• Given instruction: Reproduce the records word for word from the beginning through the line that contains "ମାଇକ୍ରୋଫାଇବର୍", with that line included. Leave the pictures out of your answer.

Stored entries
═══
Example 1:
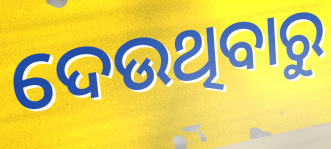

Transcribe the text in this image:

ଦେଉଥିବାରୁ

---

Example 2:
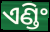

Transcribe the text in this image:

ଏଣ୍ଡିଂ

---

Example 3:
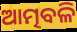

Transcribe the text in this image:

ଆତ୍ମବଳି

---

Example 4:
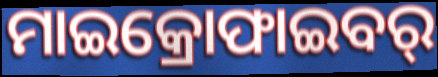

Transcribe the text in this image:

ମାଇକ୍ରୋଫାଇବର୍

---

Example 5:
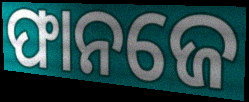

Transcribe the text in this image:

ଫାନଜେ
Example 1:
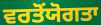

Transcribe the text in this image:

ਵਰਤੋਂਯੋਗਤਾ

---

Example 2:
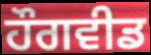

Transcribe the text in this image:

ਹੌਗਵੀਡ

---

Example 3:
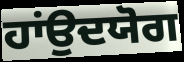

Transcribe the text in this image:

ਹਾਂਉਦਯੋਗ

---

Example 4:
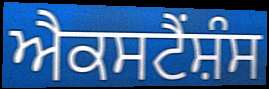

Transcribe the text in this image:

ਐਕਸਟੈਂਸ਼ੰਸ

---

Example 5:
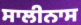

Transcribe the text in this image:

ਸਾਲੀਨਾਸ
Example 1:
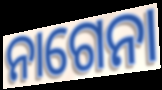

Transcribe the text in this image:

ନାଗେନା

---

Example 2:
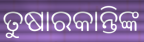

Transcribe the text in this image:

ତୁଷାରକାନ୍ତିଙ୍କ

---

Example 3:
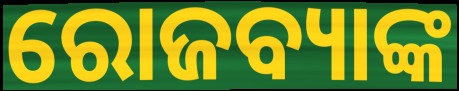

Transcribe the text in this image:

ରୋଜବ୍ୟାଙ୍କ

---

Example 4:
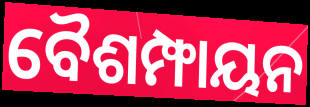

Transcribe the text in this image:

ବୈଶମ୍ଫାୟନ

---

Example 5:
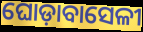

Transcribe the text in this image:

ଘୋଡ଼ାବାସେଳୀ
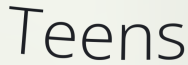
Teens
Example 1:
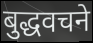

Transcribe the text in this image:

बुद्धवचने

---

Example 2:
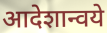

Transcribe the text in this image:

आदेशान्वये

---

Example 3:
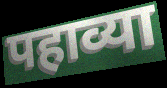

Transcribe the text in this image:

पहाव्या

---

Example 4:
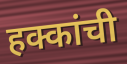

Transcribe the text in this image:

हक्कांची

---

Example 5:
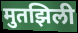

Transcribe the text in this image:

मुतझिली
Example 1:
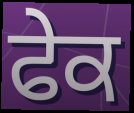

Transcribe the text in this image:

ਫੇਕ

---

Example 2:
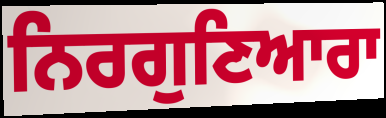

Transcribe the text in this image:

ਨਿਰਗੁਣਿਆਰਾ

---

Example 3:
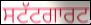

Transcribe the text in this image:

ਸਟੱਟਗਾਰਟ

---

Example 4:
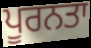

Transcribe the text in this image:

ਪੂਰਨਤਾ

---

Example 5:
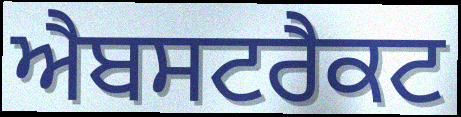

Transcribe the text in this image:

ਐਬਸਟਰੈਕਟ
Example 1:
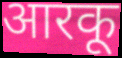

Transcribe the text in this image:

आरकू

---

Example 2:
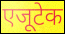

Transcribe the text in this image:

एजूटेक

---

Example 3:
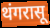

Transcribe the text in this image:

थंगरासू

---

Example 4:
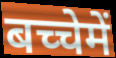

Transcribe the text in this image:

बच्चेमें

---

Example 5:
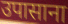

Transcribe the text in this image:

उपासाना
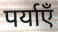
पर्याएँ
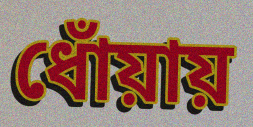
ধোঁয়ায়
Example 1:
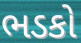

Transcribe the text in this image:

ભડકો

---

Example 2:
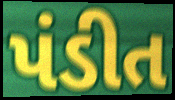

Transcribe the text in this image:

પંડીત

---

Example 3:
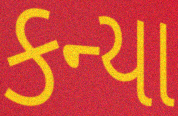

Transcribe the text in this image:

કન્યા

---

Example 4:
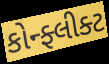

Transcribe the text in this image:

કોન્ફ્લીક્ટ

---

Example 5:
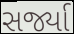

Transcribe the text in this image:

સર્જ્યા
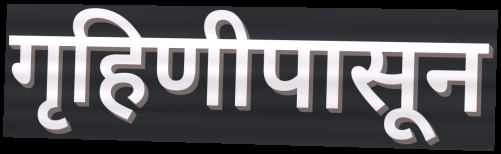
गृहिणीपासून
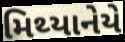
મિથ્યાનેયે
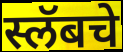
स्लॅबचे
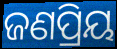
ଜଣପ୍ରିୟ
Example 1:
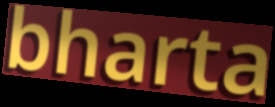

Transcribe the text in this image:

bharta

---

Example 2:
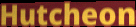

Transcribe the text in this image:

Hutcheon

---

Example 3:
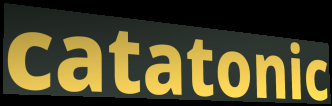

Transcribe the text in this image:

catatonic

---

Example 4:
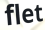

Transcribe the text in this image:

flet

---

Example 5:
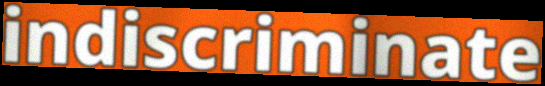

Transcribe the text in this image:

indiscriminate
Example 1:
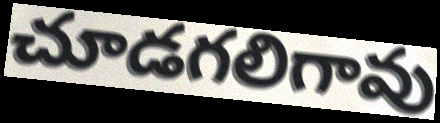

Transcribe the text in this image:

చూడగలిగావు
═══
• Reply:
Example 1:

Transcribe the text in this image:

ଦେଉଥିବାରୁ

---

Example 2:

Transcribe the text in this image:

ଏଣ୍ଡିଂ

---

Example 3:

Transcribe the text in this image:

ଆତ୍ମବଳି

---

Example 4:

Transcribe the text in this image:

ମାଇକ୍ରୋଫାଇବର୍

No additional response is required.